A McKinsey study found that 80% of growth comes from an organization’s core industry, with just 20% originating from secondary or new markets. You can grow your core by changing your operational model to deliver an improved or more efficient service. There may also be areas in your existing market with untapped growth potential or stagnant market segments that you can breathe new life into.

Grow into areas you know

Although most growth comes from a business’s core, diversifying into adjacent industries can also be valuable. Research shows that organizations that grow into linked industries generate 1.5% more shareholder returns than their industry peers.

Diversifying into similar areas also helps to reduce the risks. The organization can benefit from synergies or have managerial capabilities and proprietary insights that give it a head start in the new market. There may also be many of the same assets and competencies that can help to reduce the costs associated with growth.

Futureproof your growth

Many organizations are in such a rush to achieve growth that they focus on their ability to increase their product or service offering now without spending time or money on developing the operational infrastructure they need to sustain that initial growth going forward.

Growth cannot happen in isolation. To support it, you must create new work procedures, communication channels, rules and policies, training and development programs, and rewards and recognition schemes. While some business leaders see the investment in infrastructure as an avoidable cost, it’s vital if the organization is to grow in a sustainable and repeatable way.

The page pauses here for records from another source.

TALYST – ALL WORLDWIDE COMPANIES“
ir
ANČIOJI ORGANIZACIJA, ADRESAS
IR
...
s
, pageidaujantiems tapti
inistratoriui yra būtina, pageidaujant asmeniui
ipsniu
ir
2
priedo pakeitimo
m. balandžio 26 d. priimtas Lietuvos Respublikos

Dominate local before going global

International expansion can bring tremendous challenges and costs that can destabilize a business and threaten its financials. Before expanding into new territories, anchor your organization by winning the local market first. Beating the domestic competition will give you a solid foundation to expand your operations internationally.

Research shows that organizations with healthy growth in their domestic markets benefit more from international expansion, with total shareholder returns increasing by 2.6% compared to just 1.3% for businesses that are only treading water locally.

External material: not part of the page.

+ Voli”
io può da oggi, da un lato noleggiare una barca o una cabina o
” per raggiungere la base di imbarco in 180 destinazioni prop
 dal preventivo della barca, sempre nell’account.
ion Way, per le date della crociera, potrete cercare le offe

Don’t solely focus on the financials

Environmental, societal, and governance goals might not feel like a priority when you’re striving for business growth, but research shows that organizations that focus on improving their ESG scores also outperform other companies when it comes to optimizing their financial performance.

The study found that from 2017 to 2021 when only one in four companies grew by more than 10% annually, half of the firms that prioritized ESG issues reached or exceeded that benchmark. That shows that doing good is also beneficial for business.

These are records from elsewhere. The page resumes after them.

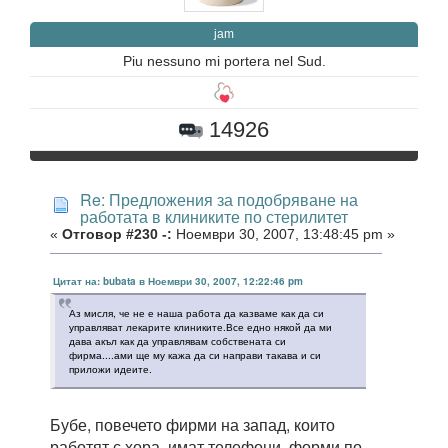
jam
Piu nessuno mi portera nel Sud.
14926
Re: Предложения за подобряване на
работата в клиниките по стерилитет
«
Отговор #230 -:
Ноември 30, 2007, 13:48:45 pm »
Цитат на: bubata в Ноември 30, 2007, 12:22:46 pm
Аз мисля, че не е наша работа да казваме как да си
управляват лекарите клиниките.Все едно някой да ми
дава акъл как да управлявам собствената си
фирма....ами ще му кажа да си направи такава и си
приложи идеите.
Бубе, повечето фирми на запад, които
работят с хора, имат телефони, форми по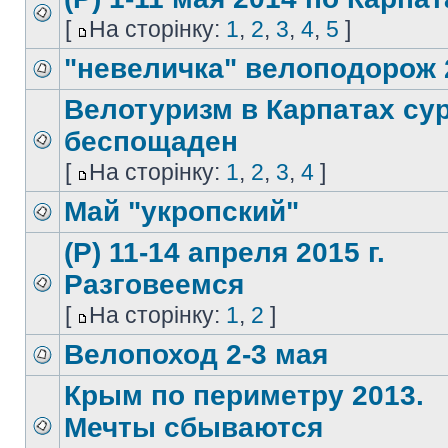
[
На сторінку:
1
,
2
,
3
,
4
,
5
]
"невеличка" велоподорож 
Велотуризм в Карпатах су
беспощаден
[
На сторінку:
1
,
2
,
3
,
4
]
Май "укропский"
(Р) 11-14 апреля 2015 г.
Разговеемся
[
На сторінку:
1
,
2
]
Велопоход 2-3 мая
Крым по периметру 2013.
Мечты сбываются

Brand building and customer service are two other areas business leaders must not neglect for financial reasons. In today’s uncertain and competitive business environment, implementing marketing plans based on economic data and guardrails is more critical than ever.

Business growth requires bold choices

To grow a business, you have to make brave choices and take risks; after all, growth does not come to those who sit still. However, careful planning, strategic decision-making, and ongoing risk assessments must support your bold decisions. Even when the broader economic outlook is uncertain, these fundamentals can help C-suite leaders guide their companies to sustainable growth performance.